CONSIGNE A
Imprimez le passage du texte sur le contrat d'Auston Matthews qui va de « Ceux qui contestent le contrat sur les » à « le plafond salarial. ».
CONSIGNE B
D'après le texte sur le contrat d'Auston Matthews, quelle est la valeur globale de l'entente conclue avec les Maple Leafs ?

EXTRAIT À LIRE
+ + +
Quatre jours après l’annonce de l’entente contractuelle intervenue entre les Maple Leafs de Toronto et leur joueur vedette Auston Matthews, les structures du contrat d’une durée de cinq ans et d’une valeur globale de 58,17 millions $ soulèvent encore un mélange de questions, d’applaudissements, mais aussi de critiques.

 

Certaines de ces critiques sont d’ailleurs très sévères autant à l’endroit de la haute direction des Leafs qu’à l’endroit du nouveau multi millionnaire du hockey.

 

Ceux qui contestent le contrat sur les plans de la durée reprochent au directeur général Kyle Dubas de courir le risque de perdre son joueur de concession dans cinq ans alors que Matthews pourra profiter de son autonomie complète pour étudier les offres des équipes qui seront en mesure de s’offrir ses services tout en respectant le plafond salarial.

 

Ceux qui contestent le contrat sur la valeur moyenne annuelle de 11,634 millions $ sous le plafond considèrent que c’est bien trop cher payé pour une association de cinq ans seulement.
+ + +
DONNÉES FOURNIES

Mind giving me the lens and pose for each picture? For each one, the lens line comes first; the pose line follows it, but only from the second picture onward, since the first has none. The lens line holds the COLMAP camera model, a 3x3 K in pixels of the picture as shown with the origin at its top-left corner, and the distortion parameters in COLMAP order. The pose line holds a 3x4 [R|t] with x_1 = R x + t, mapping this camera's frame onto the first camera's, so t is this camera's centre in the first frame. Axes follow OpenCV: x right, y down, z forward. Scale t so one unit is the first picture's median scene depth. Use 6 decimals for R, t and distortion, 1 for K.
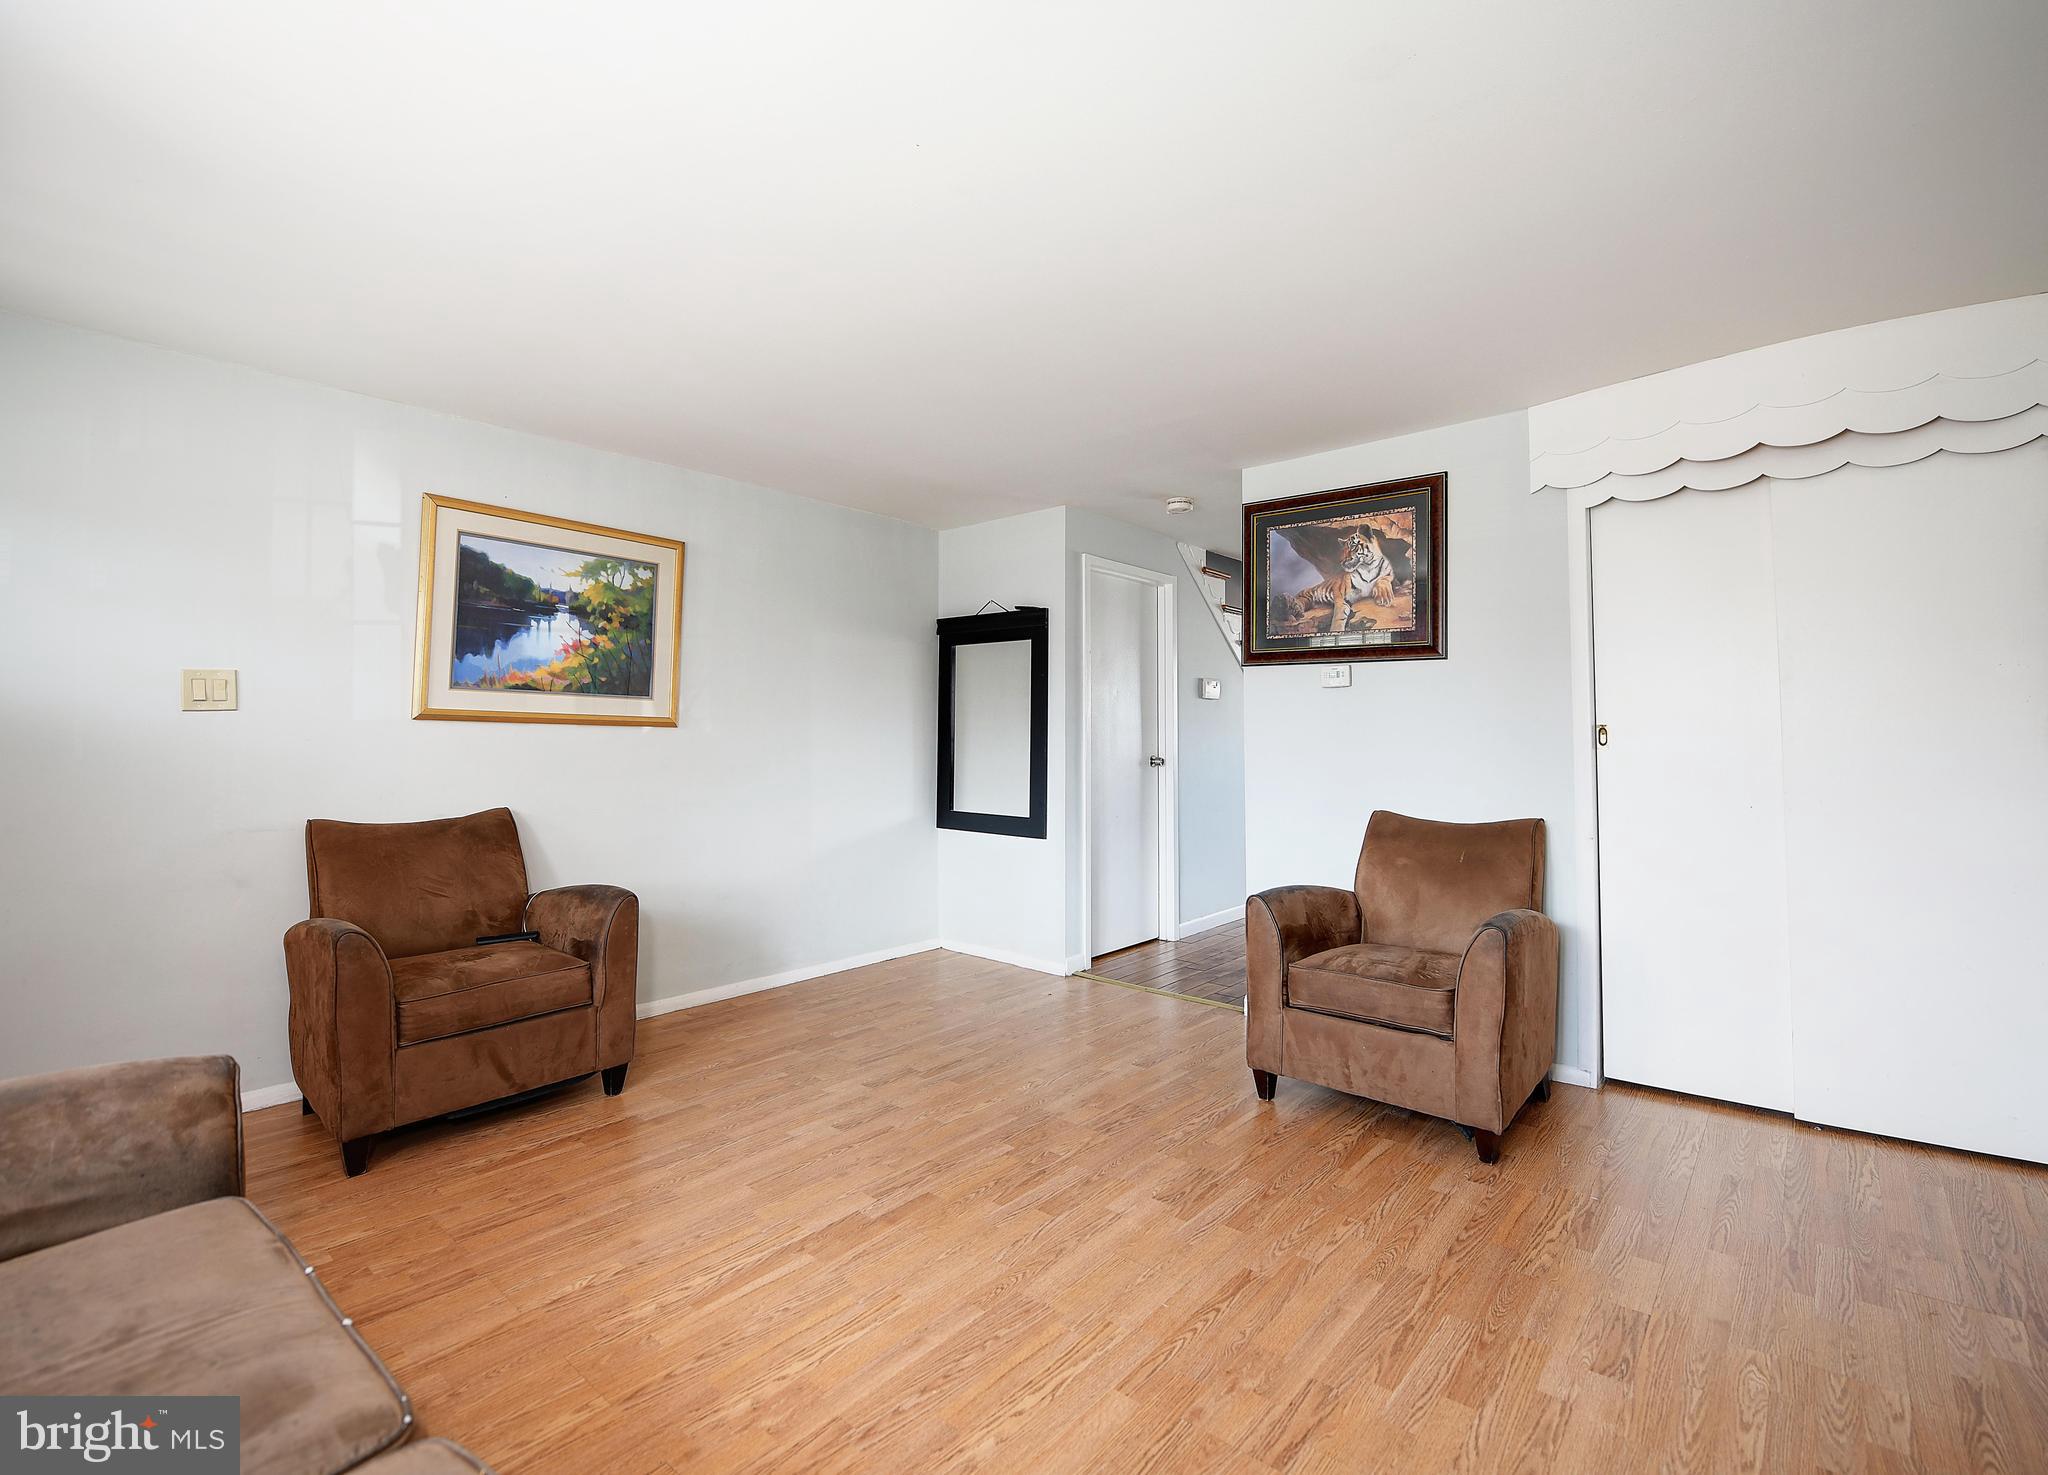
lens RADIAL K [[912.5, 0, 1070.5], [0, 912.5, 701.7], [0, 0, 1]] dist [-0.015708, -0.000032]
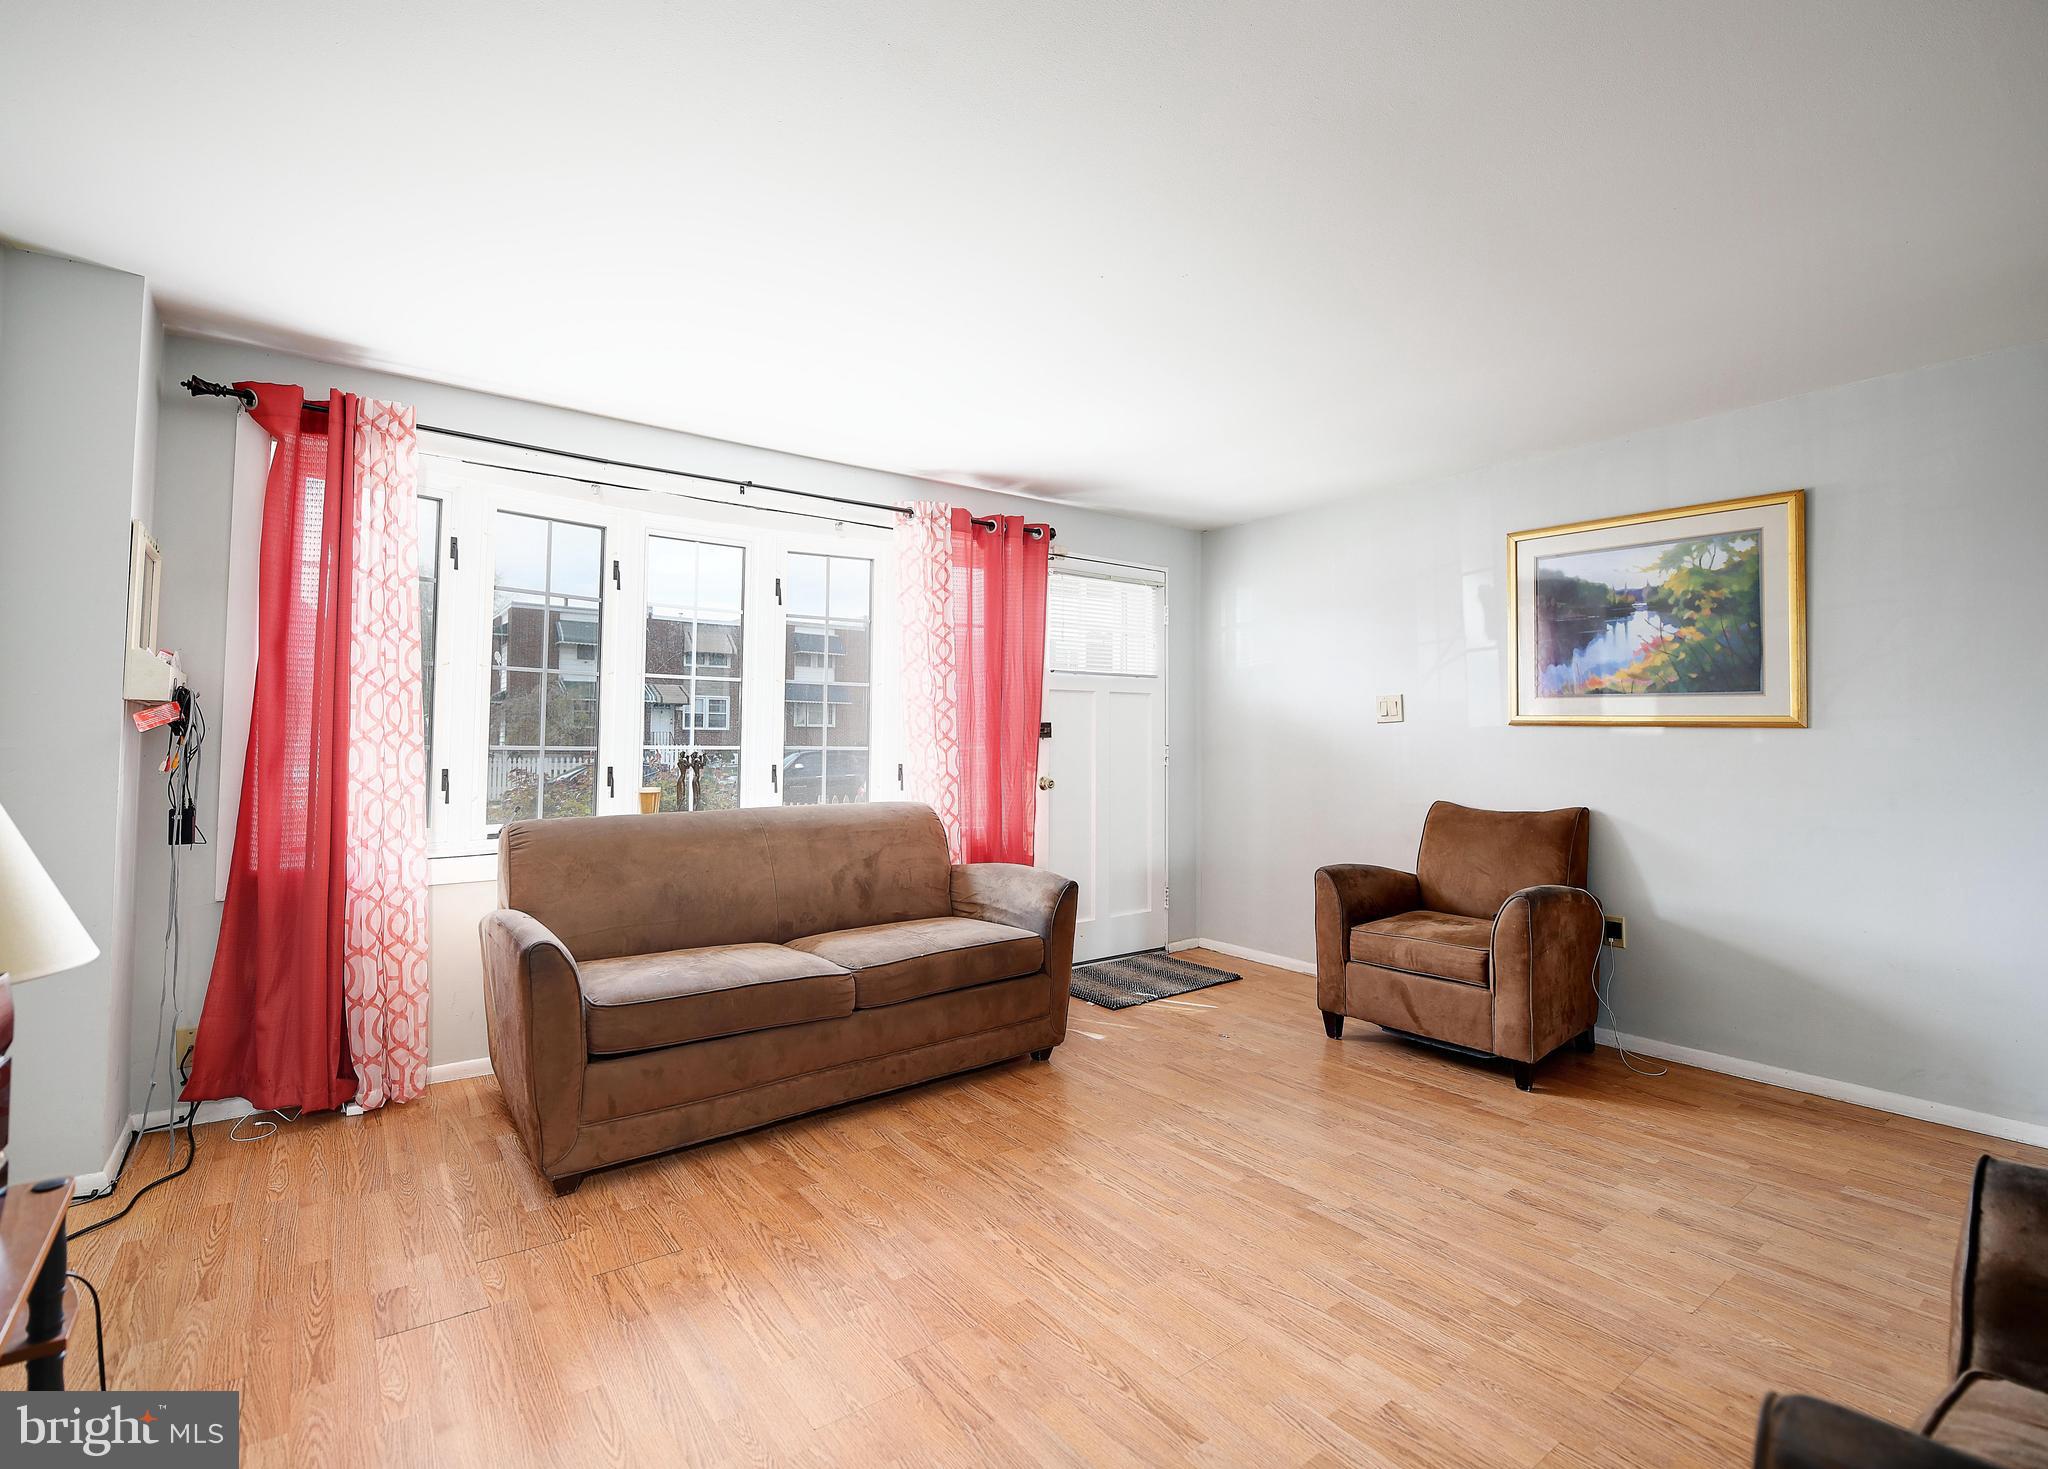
+ + +
RÉPONSE ATTENDUE A
Ceux qui contestent le contrat sur les plans de la durée reprochent au directeur général Kyle Dubas de courir le risque de perdre son joueur de concession dans cinq ans alors que Matthews pourra profiter de son autonomie complète pour étudier les offres des équipes qui seront en mesure de s’offrir ses services tout en respectant le plafond salarial.

RÉPONSE ATTENDUE B
58,17 millions $.